L'OMS vient de classer l'addiction aux jeux vidéos comme pathologique, au même titre que l'addiction à la cocaïne. Exagéré ou justifié ?
Anticipons d'abord un point : l'édito qui va suivre va faire hurler les adeptes de jeux vidéos parce qu'ils ont une conception religieuse de leur passion. Ils refusent d'admettre que sur certains profils, ces jeux, qu'ils arrivent à gérer tout à fait normalement, se révèlent problématiques et même dangereux. C'est exactement comme les fumeurs de cannabis qui refusent de voir que la gentille herbe qui les détend fait sombrer les plus fragiles dans la dépression et l'absence totale de volonté.
Pourtant, ces choses-là méritent d'être dites, avant tout parce que le processus est toujours le même. Les industriels du secteur nous expliquent qu'il n'y a aucun problème, qu'ils sont de grands démocrates et qu'ils respectent donc la liberté du joueur, lequel choisit tout seul de s'absorber dans le jeu. On connaît les techniques employées par les concepteurs de jeux avec les principes de bonus et de gratification pour inciter les joueurs à rester le plus longtemps devant leurs consoles. À ce niveau de manipulation, qui peut encore parler de liberté ? La démocratie repose sur l'exercice du libre arbitre. Tout est fait au contraire pour l'ôter aux joueurs, de même que tout est fait pour nous rendre dépendant des technologies numériques, dont on nous explique à longueur de temps qu'il est impensable d'en questionner l'usage. Dans un monde où 67 % des 7-12 ans ont une console de jeu et 36 % une tablette personnelle, le combat est presque perdu.
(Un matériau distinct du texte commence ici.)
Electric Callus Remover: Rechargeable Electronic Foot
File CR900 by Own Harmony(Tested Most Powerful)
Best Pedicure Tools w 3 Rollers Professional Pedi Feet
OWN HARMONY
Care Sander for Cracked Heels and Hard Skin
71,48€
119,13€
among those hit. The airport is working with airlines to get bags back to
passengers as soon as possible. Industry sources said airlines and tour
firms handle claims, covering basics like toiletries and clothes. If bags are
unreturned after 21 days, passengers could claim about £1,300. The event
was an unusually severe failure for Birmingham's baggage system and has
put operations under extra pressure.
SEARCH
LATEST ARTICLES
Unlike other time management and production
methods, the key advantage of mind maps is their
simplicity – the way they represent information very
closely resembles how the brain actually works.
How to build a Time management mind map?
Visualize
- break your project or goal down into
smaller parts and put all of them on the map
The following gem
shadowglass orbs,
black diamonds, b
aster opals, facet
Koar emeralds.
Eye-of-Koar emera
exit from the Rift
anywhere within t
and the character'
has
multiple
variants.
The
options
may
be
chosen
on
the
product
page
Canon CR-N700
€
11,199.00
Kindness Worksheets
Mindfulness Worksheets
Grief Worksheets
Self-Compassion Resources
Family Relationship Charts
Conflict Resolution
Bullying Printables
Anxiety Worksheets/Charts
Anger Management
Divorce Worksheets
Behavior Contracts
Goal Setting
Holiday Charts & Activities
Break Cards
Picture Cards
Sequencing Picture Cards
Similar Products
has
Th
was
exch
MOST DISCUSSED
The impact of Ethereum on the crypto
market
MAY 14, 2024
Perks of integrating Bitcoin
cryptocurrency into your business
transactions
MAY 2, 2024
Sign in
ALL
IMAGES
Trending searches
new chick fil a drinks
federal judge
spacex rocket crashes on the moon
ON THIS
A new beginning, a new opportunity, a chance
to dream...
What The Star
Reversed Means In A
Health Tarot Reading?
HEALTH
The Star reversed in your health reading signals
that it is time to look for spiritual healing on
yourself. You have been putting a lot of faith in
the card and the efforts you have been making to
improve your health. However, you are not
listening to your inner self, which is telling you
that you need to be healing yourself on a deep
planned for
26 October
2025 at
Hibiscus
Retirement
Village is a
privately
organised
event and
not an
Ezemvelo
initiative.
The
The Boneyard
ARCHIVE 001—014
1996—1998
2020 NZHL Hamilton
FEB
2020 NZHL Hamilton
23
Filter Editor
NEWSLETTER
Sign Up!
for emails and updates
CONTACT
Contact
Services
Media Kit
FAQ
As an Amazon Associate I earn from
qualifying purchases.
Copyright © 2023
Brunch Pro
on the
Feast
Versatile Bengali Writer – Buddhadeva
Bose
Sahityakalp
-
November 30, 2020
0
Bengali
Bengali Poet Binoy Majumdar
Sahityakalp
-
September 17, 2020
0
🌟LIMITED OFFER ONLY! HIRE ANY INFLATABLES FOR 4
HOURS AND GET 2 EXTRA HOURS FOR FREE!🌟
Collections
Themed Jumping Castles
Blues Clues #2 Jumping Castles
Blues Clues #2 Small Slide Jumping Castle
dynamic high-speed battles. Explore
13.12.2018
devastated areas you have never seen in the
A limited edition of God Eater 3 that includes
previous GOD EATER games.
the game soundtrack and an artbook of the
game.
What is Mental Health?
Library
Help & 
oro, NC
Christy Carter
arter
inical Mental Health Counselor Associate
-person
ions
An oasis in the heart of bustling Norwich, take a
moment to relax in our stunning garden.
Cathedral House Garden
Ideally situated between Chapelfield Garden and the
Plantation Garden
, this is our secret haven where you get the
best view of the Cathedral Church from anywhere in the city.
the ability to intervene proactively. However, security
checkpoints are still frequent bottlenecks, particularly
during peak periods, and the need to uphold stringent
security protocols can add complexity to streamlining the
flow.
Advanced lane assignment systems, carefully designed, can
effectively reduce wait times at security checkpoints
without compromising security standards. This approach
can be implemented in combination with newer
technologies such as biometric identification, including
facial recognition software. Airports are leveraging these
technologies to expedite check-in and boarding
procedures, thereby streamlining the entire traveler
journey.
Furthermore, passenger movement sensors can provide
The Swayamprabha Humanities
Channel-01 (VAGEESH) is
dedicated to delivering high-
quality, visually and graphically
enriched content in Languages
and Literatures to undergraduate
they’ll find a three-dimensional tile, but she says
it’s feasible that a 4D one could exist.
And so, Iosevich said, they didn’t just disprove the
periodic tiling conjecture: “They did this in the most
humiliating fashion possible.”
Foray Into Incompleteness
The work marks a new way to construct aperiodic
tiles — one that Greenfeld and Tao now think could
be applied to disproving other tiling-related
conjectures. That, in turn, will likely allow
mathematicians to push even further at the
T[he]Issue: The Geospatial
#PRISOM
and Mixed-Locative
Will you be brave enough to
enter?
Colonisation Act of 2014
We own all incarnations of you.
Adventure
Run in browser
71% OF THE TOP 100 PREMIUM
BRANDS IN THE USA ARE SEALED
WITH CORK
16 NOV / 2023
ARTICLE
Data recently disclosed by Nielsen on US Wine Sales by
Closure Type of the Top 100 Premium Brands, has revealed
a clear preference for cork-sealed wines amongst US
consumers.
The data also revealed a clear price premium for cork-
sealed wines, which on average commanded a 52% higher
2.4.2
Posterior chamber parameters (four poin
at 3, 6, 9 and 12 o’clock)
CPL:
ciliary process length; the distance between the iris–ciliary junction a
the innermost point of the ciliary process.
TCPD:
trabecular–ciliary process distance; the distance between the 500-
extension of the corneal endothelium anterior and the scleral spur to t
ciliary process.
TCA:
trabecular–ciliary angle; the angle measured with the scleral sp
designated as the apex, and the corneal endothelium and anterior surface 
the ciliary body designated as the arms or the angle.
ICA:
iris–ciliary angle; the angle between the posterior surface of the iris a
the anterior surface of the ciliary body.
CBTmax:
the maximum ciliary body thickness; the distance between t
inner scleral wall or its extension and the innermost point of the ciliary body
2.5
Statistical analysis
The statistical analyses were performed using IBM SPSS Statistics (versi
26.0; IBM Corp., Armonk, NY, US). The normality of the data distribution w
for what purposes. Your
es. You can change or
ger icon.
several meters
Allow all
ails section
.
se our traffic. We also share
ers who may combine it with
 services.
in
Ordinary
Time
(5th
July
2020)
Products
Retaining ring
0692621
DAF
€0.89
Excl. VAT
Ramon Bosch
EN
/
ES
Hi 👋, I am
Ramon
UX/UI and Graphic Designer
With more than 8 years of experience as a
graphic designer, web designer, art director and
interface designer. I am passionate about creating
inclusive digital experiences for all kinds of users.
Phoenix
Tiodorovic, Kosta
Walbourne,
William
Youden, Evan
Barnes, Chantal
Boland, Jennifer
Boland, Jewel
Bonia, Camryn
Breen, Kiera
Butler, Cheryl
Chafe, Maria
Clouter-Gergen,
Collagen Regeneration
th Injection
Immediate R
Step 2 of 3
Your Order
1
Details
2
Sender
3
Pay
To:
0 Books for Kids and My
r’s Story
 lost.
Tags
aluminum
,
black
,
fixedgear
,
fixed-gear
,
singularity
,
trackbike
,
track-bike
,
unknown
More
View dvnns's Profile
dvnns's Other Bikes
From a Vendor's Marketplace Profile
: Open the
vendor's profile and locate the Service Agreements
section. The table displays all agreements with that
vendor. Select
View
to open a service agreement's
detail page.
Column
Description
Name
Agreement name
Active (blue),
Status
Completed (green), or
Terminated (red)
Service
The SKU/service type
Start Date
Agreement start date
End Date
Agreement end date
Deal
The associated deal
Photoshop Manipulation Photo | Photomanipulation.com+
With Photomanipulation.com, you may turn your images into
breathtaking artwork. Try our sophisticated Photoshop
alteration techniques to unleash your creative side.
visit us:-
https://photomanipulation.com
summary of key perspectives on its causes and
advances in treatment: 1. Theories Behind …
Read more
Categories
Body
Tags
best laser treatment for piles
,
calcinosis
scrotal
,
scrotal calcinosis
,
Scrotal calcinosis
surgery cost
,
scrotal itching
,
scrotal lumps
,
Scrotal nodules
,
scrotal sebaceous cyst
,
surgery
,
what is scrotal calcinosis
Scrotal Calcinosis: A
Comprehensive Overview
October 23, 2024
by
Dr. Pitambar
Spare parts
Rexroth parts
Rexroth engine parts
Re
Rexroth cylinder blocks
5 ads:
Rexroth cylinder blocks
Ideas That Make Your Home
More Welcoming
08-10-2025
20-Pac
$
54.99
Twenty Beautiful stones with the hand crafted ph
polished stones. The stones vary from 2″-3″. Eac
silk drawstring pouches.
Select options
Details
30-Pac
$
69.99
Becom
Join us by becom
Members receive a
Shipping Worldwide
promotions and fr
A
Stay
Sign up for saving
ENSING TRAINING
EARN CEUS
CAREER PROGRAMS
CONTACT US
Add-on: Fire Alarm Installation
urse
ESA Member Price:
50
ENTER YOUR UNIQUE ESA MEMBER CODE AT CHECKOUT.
Alors bien sûr, certains diront que c'est aux parents d'en limiter l'usage. Certes, mais quand l'ensemble de la société envoie des messages contradictoires, les parents ne peuvent pas s'en sortir. L'école veut interdire les portables mais elle est encore sous la pression de pédagogues, faussement modernistes, qui oublient que le numérique n'est qu'un outil et qui se lancent dans la course à l'échalote des projets les plus racoleurs à base de tchat, de Sms... On explique aux parents que leurs enfants vont rater leur vie s'ils ne sont pas initiés à ces nouvelles technologies dont on ne pourra pas se passer dans le futur. Mais on oublie de leur dire que tous les dirigeants de la Silicon valley mettent leurs enfants dans des écoles sans aucun écran.
Le seul message à envoyer aux parents, c'est avant tout de contrôler leur propre usage et surtout de ne pas se sentir obligé de céder à l'invasion des écrans, sous prétexte que l'enfant réclame pour faire comme les autres. Bref, il faut retrouver un peu d'autonomie, de liberté.